Data to examine START

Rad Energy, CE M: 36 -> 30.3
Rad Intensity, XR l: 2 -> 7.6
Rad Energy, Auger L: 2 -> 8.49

Data to examine END
Data to examine START

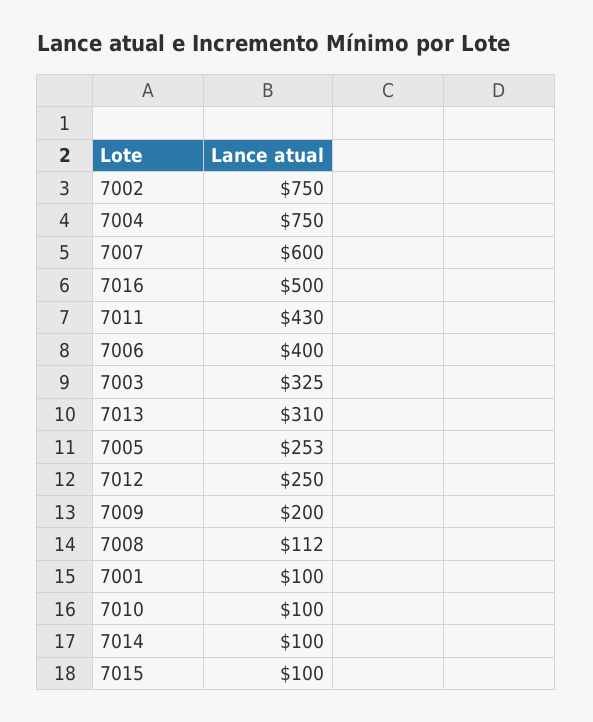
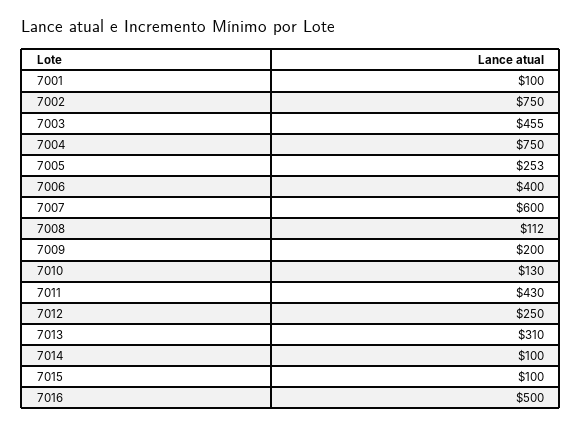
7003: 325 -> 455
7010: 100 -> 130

Data to examine END

# What you will do
Word for word, restate the lines above from the line containing "Rad Energy, CE M: 36 -> 30.3" through the line containing "Rad Energy, Auger L: 2 -> 8.49", with both included and nothing else.

# Result
Rad Energy, CE M: 36 -> 30.3
Rad Intensity, XR l: 2 -> 7.6
Rad Energy, Auger L: 2 -> 8.49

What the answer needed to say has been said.